DATASET ENTRIES
★ ★ ★ ★
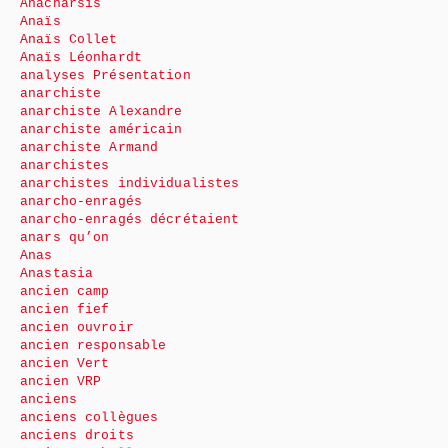
Anacharsis
Anaïs
Anaïs Collet
Anaïs Léonhardt
analyses Présentation
anarchiste
anarchiste Alexandre
anarchiste américain
anarchiste Armand
anarchistes
anarchistes individualistes
anarcho-enragés
anarcho-enragés décrétaient
anars qu’on
Anas
Anastasia
ancien camp
ancien fief
ancien ouvroir
ancien responsable
ancien Vert
ancien VRP
anciens
anciens collègues
anciens droits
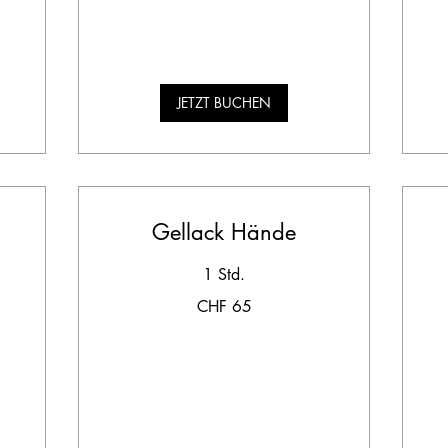
Franken
JETZT BUCHEN
Gellack Hände
1 Std.
65
30
CHF 65
Schweizer
Sc
Franken
Fr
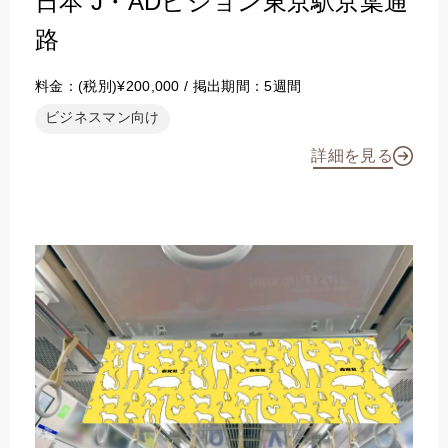
日本 J・ADビジョン東京駅京葉通
路
料金：(税別)¥200,000 / 掲出期間：5週間
ビジネスマン向け
詳細を見る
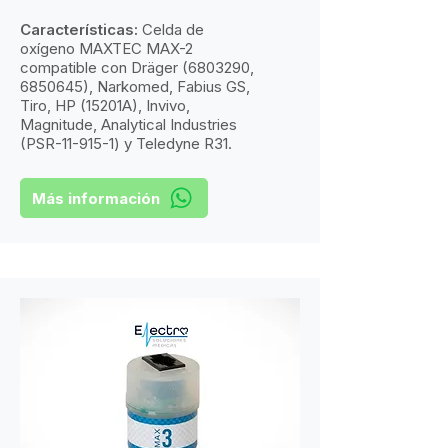
Características:
​
Celda de
oxígeno MAXTEC MAX-2
compatible con Dräger
(6803290
,
6850645)
, Narkomed, Fabius GS,
Tiro, HP (15201A), Invivo,
Magnitude, Analytical Industries
(PSR-11-915-1) y Teledyne R31.
Más información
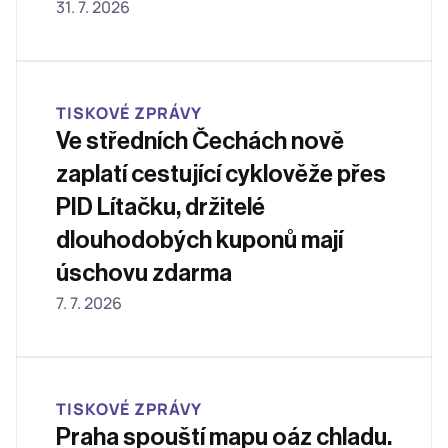
31. 7. 2026
TISKOVÉ ZPRÁVY
Ve středních Čechách nově 
zaplatí cestující cyklověže přes 
PID Lítačku, držitelé 
dlouhodobých kuponů mají 
úschovu zdarma
7. 7. 2026
TISKOVÉ ZPRÁVY
Praha spouští mapu oáz chladu. 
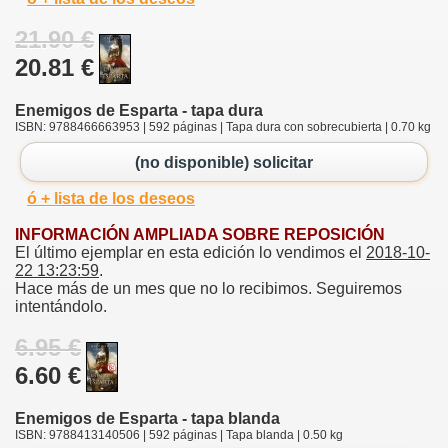
21.90 €
20.81 €
Enemigos de Esparta - tapa dura
ISBN: 9788466663953 | 592 páginas | Tapa dura con sobrecubierta | 0.70 kg
(no disponible) solicitar
ó + lista de los deseos
INFORMACIÓN AMPLIADA SOBRE REPOSICIÓN
El último ejemplar en esta edición lo vendimos el
2018-10-
22 13:23:59
.
Hace más de un mes que no lo recibimos. Seguiremos
intentándolo.
6.95 €
6.60 €
Enemigos de Esparta - tapa blanda
ISBN: 9788413140506 | 592 páginas | Tapa blanda | 0.50 kg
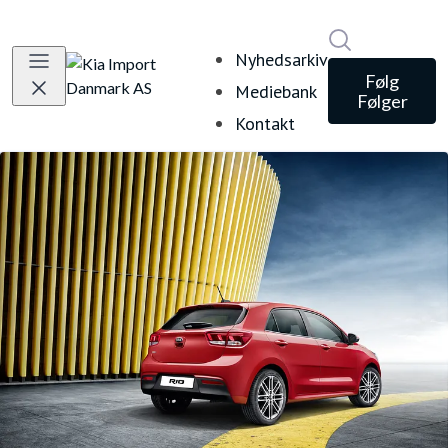
Søg i nyheds
Nyhedsarkiv
Følg
Mediebank
Følger
Kontakt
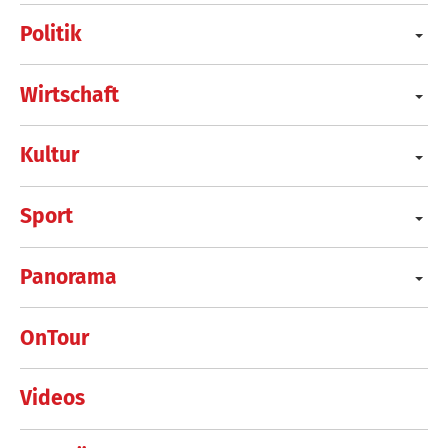
Politik
Wirtschaft
Kultur
Sport
Panorama
OnTour
Videos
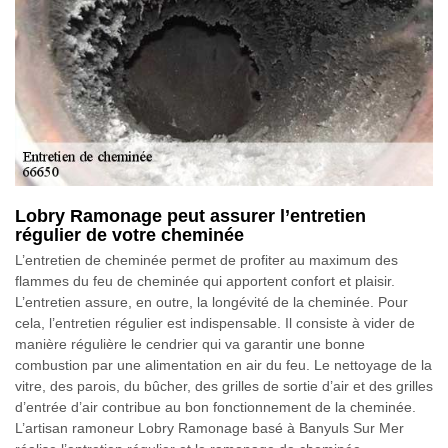
Lobry Ramonage peut assurer l’entretien
régulier de votre cheminée
L’entretien de cheminée permet de profiter au maximum des
flammes du feu de cheminée qui apportent confort et plaisir.
L’entretien assure, en outre, la longévité de la cheminée. Pour
cela, l’entretien régulier est indispensable. Il consiste à vider de
manière régulière le cendrier qui va garantir une bonne
combustion par une alimentation en air du feu. Le nettoyage de la
vitre, des parois, du bûcher, des grilles de sortie d’air et des grilles
d’entrée d’air contribue au bon fonctionnement de la cheminée.
L’artisan ramoneur Lobry Ramonage basé à Banyuls Sur Mer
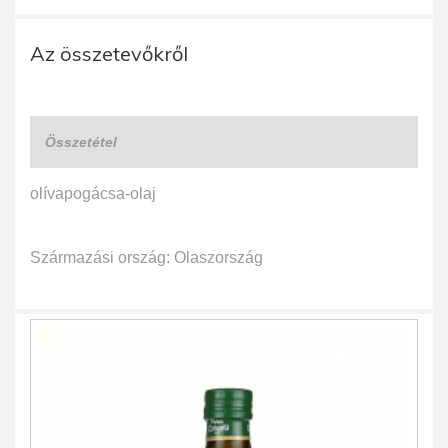
Az összetevőkről
Összetétel
olívapogácsa-olaj
Származási ország: Olaszország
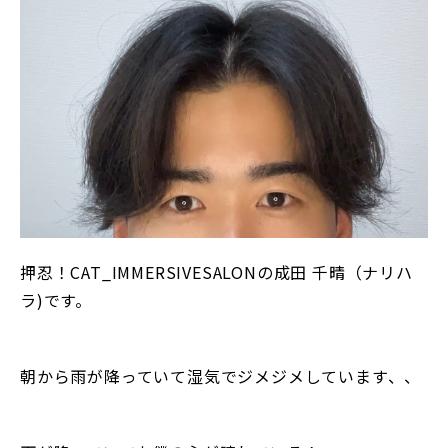
押忍！CAT_IMMERSIVESALONの成田 千晴（ナリハ
ラ)です。
朝から雨が降っていて湿気でジメジメしています、、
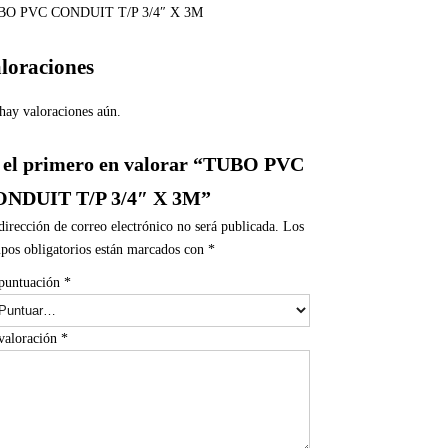
BO PVC CONDUIT T/P 3/4″ X 3M
loraciones
hay valoraciones aún.
 el primero en valorar “TUBO PVC
NDUIT T/P 3/4″ X 3M”
dirección de correo electrónico no será publicada.
Los
pos obligatorios están marcados con
*
puntuación
*
valoración
*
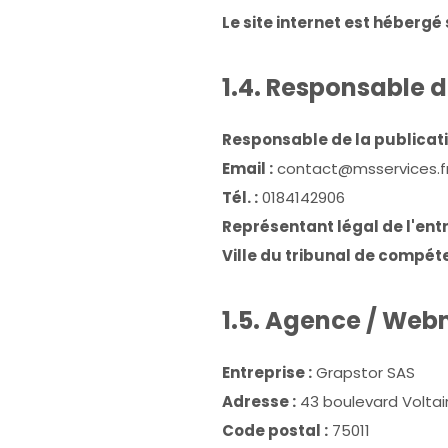
Le site internet est hébergé 
1.4. Responsable d
Responsable de la publicati
Email :
contact@msservices.f
Tél. :
0184142906
Représentant légal de l'entr
Ville du tribunal de compéte
1.5. Agence / We
Entreprise :
Grapstor SAS
Adresse :
43 boulevard Voltai
Code postal :
75011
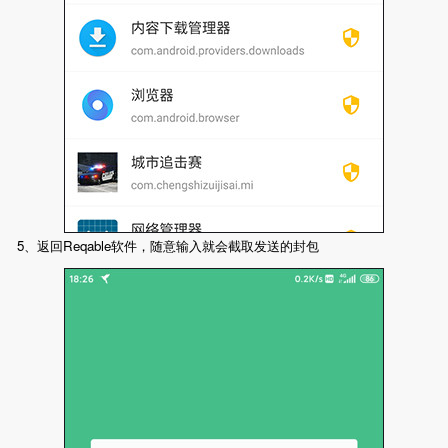
5、返回Reqable软件，随意输入就会截取发送的封包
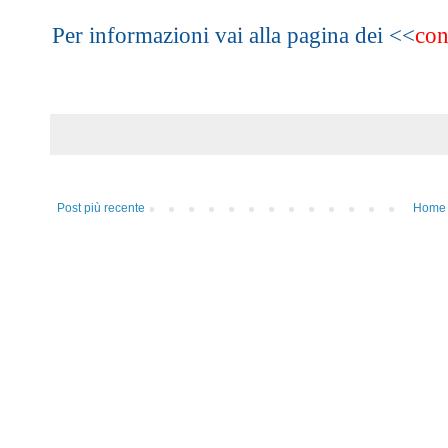
Per informazioni vai alla pagina dei <<
con
Post più recente
Home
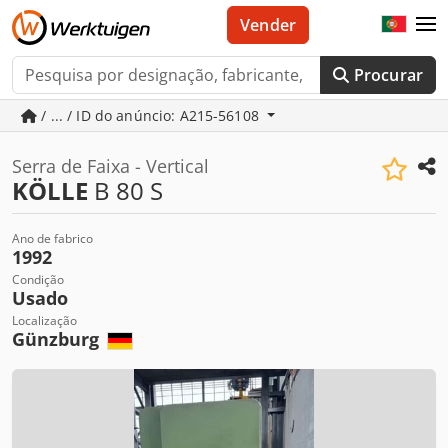
Vender
Procurar
/ ... / ID do anúncio: A215-56108
Serra de Faixa - Vertical
KÖLLE
B 80 S
Ano de fabrico
1992
Condição
Usado
Localização
Günzburg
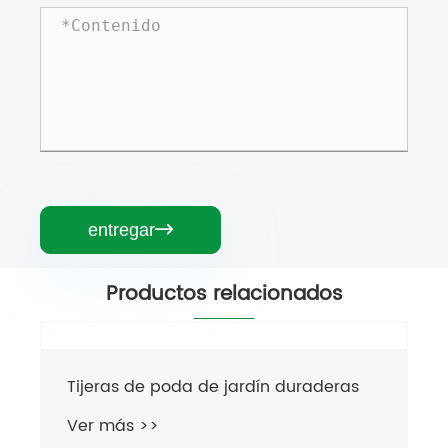
entregar

Productos relacionados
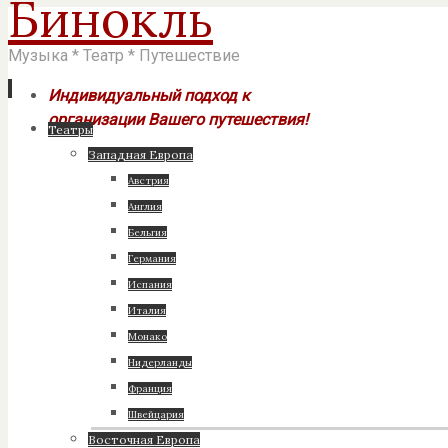
Бинокль
Музыка * Театр * Путешествие
Индивидуальный подход к
организации Вашего путешествия!
Перейти
Театры
к
Западная Европа
содержимому
Австрия
Англия
Бельгия
Германия
Испания
Италия
Монако
Нидерланды
Франция
Швейцария
Восточная Европа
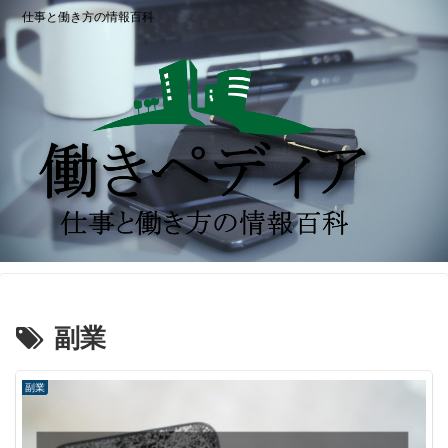
仕事と働き方の情報百科
副業
副業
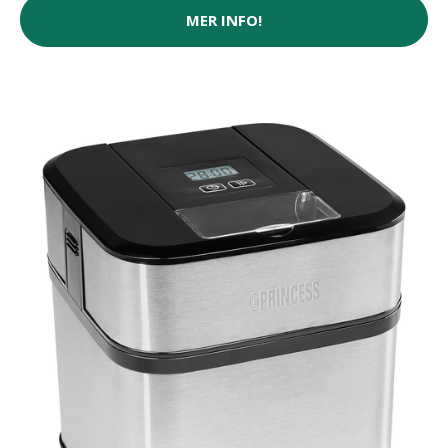
MER INFO!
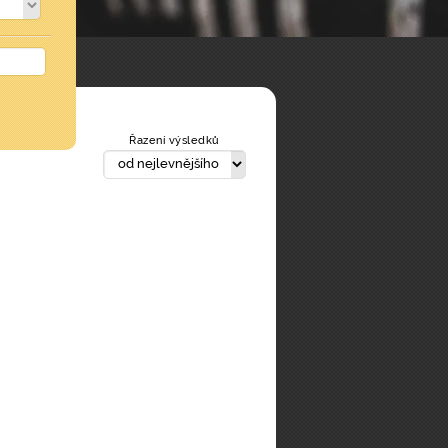
Řazení výsledků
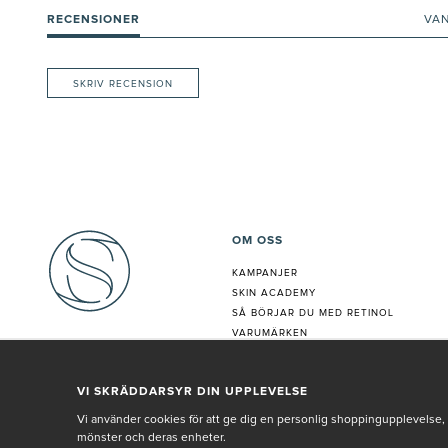
RECENSIONER
VA
SKRIV RECENSION
OM OSS
KAMPANJER
SKIN ACADEMY
S
Å BÖRJAR DU MED RETINOL
VARUMÄRKEN
HUDANALYS
BEHANDLING
VI SKRÄDDARSYR DIN UPPLEVELSE
VÅR PERSONAL
Vi använder cookies för att ge dig en personlig shoppingupplevelse, 
mönster och deras enheter.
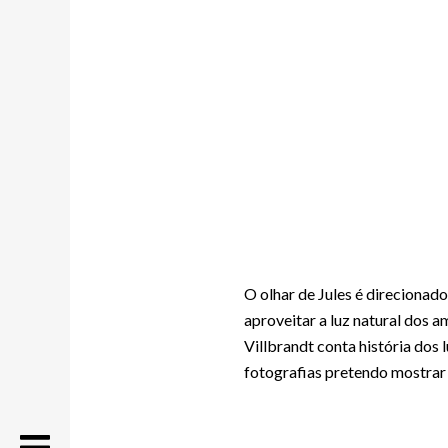
O olhar de Jules é direcionado
aproveitar a luz natural dos 
Villbrandt conta história dos
fotografias pretendo mostrar 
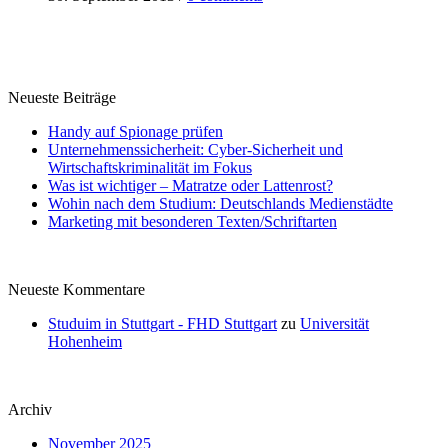
Neueste Beiträge
Handy auf Spionage prüfen
Unternehmenssicherheit: Cyber-Sicherheit und
Wirtschaftskriminalität im Fokus
Was ist wichtiger – Matratze oder Lattenrost?
Wohin nach dem Studium: Deutschlands Medienstädte
Marketing mit besonderen Texten/Schriftarten
Neueste Kommentare
Studuim in Stuttgart - FHD Stuttgart
zu
Universität
Hohenheim
Archiv
November 2025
★ ★ ★ ★
PROMPT
Reproduce exactly, without any picture, the lines from the one bearing "Западная Европа" to the last line of the records above.

SOLVED PROBLEM
Западная Европа
содержимому
Австрия
Англия
Бельгия
Германия
Испания
Италия
Монако
Нидерланды
Франция
Швейцария
Восточная Европа
仕事と働き方の情報百科
副業
副業
MER INFO!
Řazení výsledků
RECENSIONER
VA
SKRIV RECENSION
OM OSS
KAMPANJER
SKIN ACADEMY
S
Å BÖRJAR DU MED RETINOL
VARUMÄRKEN
HUDANALYS
BEHANDLING
VI SKRÄDDARSYR DIN UPPLEVELSE
VÅR PERSONAL
Vi använder cookies för att ge dig en personlig shoppingupplevelse, 
mönster och deras enheter.
O olhar de Jules é direcionado
aproveitar a luz natural dos 
Villbrandt conta história dos
fotografias pretendo mostrar 
Neueste Beiträge
Handy auf Spionage prüfen
Unternehmenssicherheit: Cyber-Sicherheit und
Wirtschaftskriminalität im Fokus
Was ist wichtiger – Matratze oder Lattenrost?
Wohin nach dem Studium: Deutschlands Medienstädte
Marketing mit besonderen Texten/Schriftarten
Neueste Kommentare
Studuim in Stuttgart - FHD Stuttgart
zu
Universität
Hohenheim
Archiv
November 2025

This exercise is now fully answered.